Note the elevation chart at the bottom which oscillates around 5,500 feet (1,700 m), the same altitude as Windhoek's, and you can feel it's slightly harder to breathe.

The sidewalk doesn't go all the way but the side of the road otherwise is easy to run on.

This is the South extremity of the road, when you get to the end of the tarmac, where you can see the big birds landing (video clip).'s 3D flyover (click on the picture, then the white arrow to see the animation):
Here is a map ti situate JNB with regard to the city.
And, a bit of advertising at the airport...

Oh, and I couldn't resist, for my family which has been so close to Christian Dior's history from Granville to Paris and around the world. South African Airlines put us in a very nice hotel owned by Peermont, with several casinos and hotels on the premises, including one called... MONDIOR!
Anyway, I should now get home 27 hours later than initially planned but I'm glad that, unlike most of the other passengers who missed their connections, I could at least get my suit case to allow me to run these 11 miles during this unexpected long stop!

Monday, July 17, 2017

Running in Cape Town #2: Waterfront and Boardwalk rather than downtown

I love leveraging my passion for running to discover the new countries and cities I visit, and share what I see for those who can make the trip. Unfortunately, there are a few places where running on your own is dangerous and South Africa is one. It's even an issue for locals and natives, even more so for tourists. On Friday, I decided to hike a non urban place, Lion's Head. On Saturday, I went to explore downtown but I quickly felt uncomfortable as, a few blocks from the financial district, I got into either entrances to highways or homeless people sleeping on the sidewalk. I was hoping to run along the Ocean on the North side but that's not an option, with the busy industrial harbor. Disappointed, I turned back and passed by the City Hall. It was Saturday morning and, except for a craft market in front of the Town Hall, the city was super quiet.

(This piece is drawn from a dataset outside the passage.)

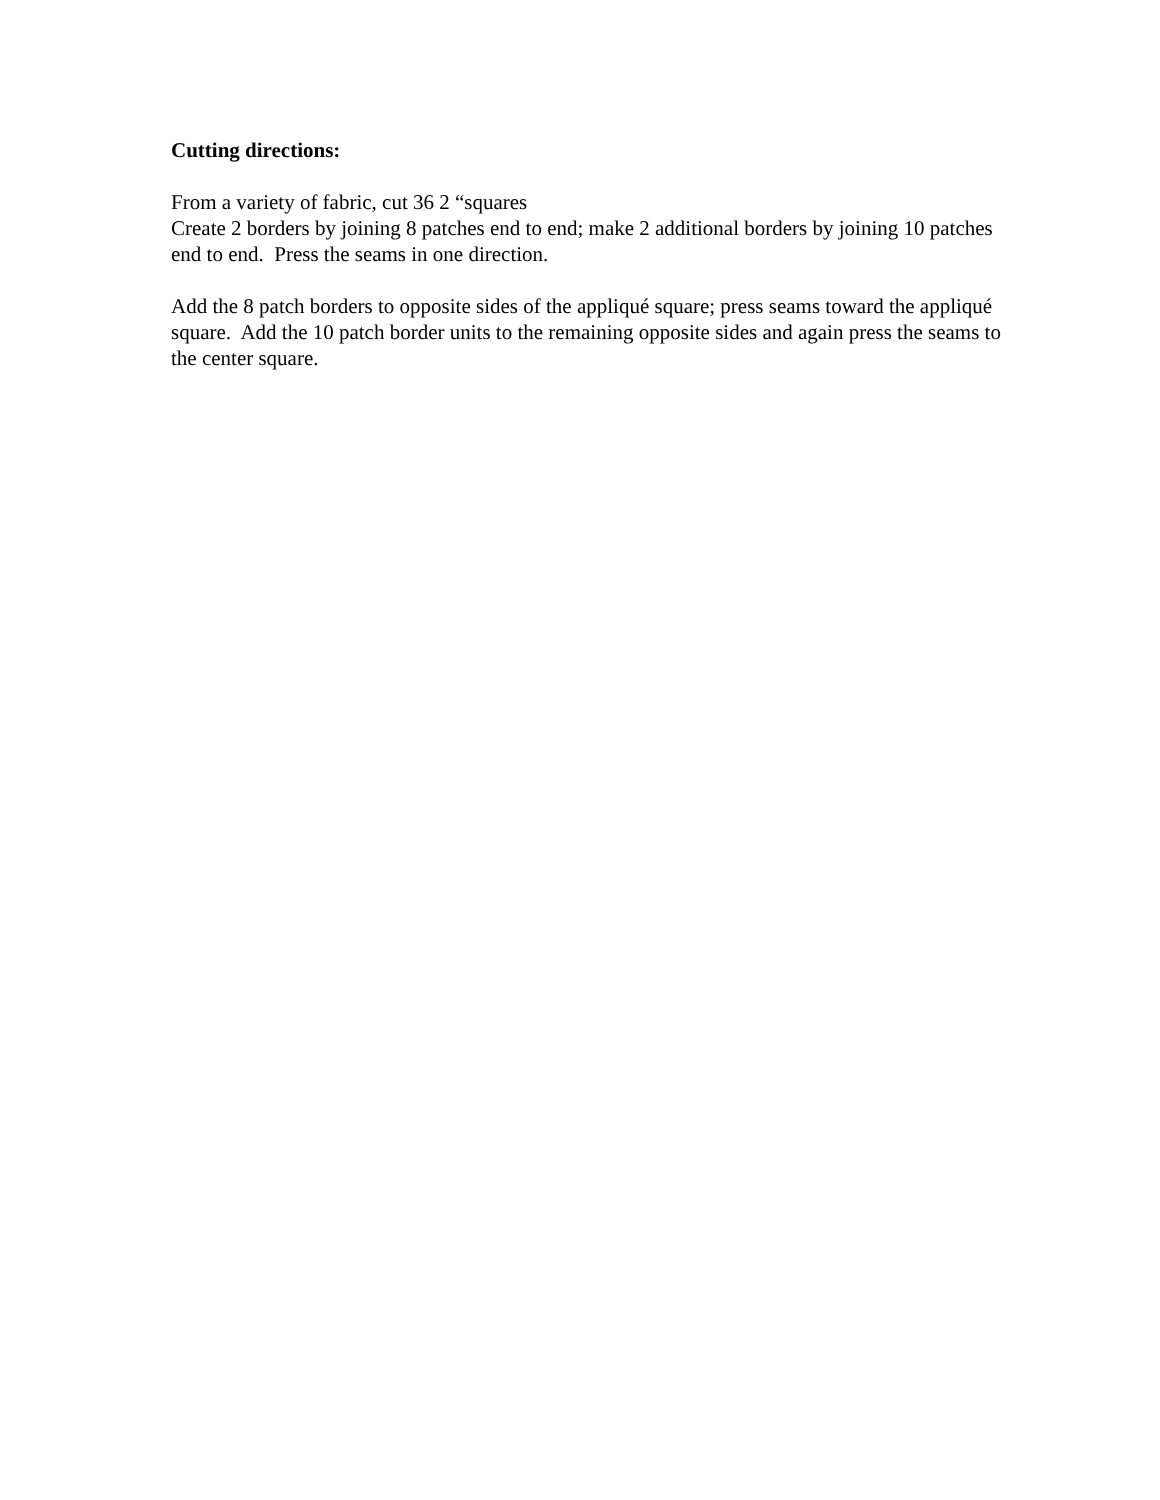Cutting directions:
From a variety of fabric, cut 36 2 “squares
Create 2 borders by joining 8 patches end to end; make 2 additional borders by joining 10 patches end to end. Press the seams in one direction.
Add the 8 patch borders to opposite sides of the appliqué square; press seams toward the appliqué square. Add the 10 patch border units to the remaining opposite sides and again press the seams to the center square.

From there, I traversed a busier area and made my way toward the place all tourists end up in Cape Town: the V&A Waterfront (V&A for Victoria & Alfred). By chance, I ran into Agn├Ęs who was on her way to check if we could get last minute tickets to visit Robben Island, where Nelson Mandela and many other apartheid opponents and activists were imprisoned for many years of their lives. It was oversold already, she will go with Greg, when she is back here after Namibia. I was at least able to visit the small exhibit at the deck.

I resumed my run along the shore and found these signs for a 3.1-mile loop from the Waterfront.

I ran part of it but then continued farther South along the Ocean.

Wonderful place to log a few miles, away from the dangerous car traffic and with views of the incredibly powerful waves breaking on the rocky or sandy beaches.
On Sunday night, after our trip to Boulders Beach (to see the adorable African penguins) and the spectacular Cape Point and Cape of Good Hope, I went back on the his boardwalk and pushed to the end of the sidewalk at the exit of Camps Bay, after going through Clifton.
It was dark already (sun sets before 6 pm in winter), but I could hear the Ocean's breakers for the 6 miles (and back) so the views must be incredible all the way (the Ocean on one side and Table Mountain on the other). By the way, I ran with a headlamp, just to be safer, but the boardwalk (Cap Town) and sidewalk (Clifton and Camps Bay) have street light most of the way. There are also bathrooms in many places on this route, albeit not open at night.
Note that there is also a mile-worth of smooth, flat and straight bike path along Main Street, starting at the National Stadium.

Here are the 3D flyover videos from Saturday and Sunday.

From my short 3-day experience of Cape Town, this boardwalk is the ideal place to log miles if you are staying near Sea Point or Green Point; highly recommended route if you visit the Mother City!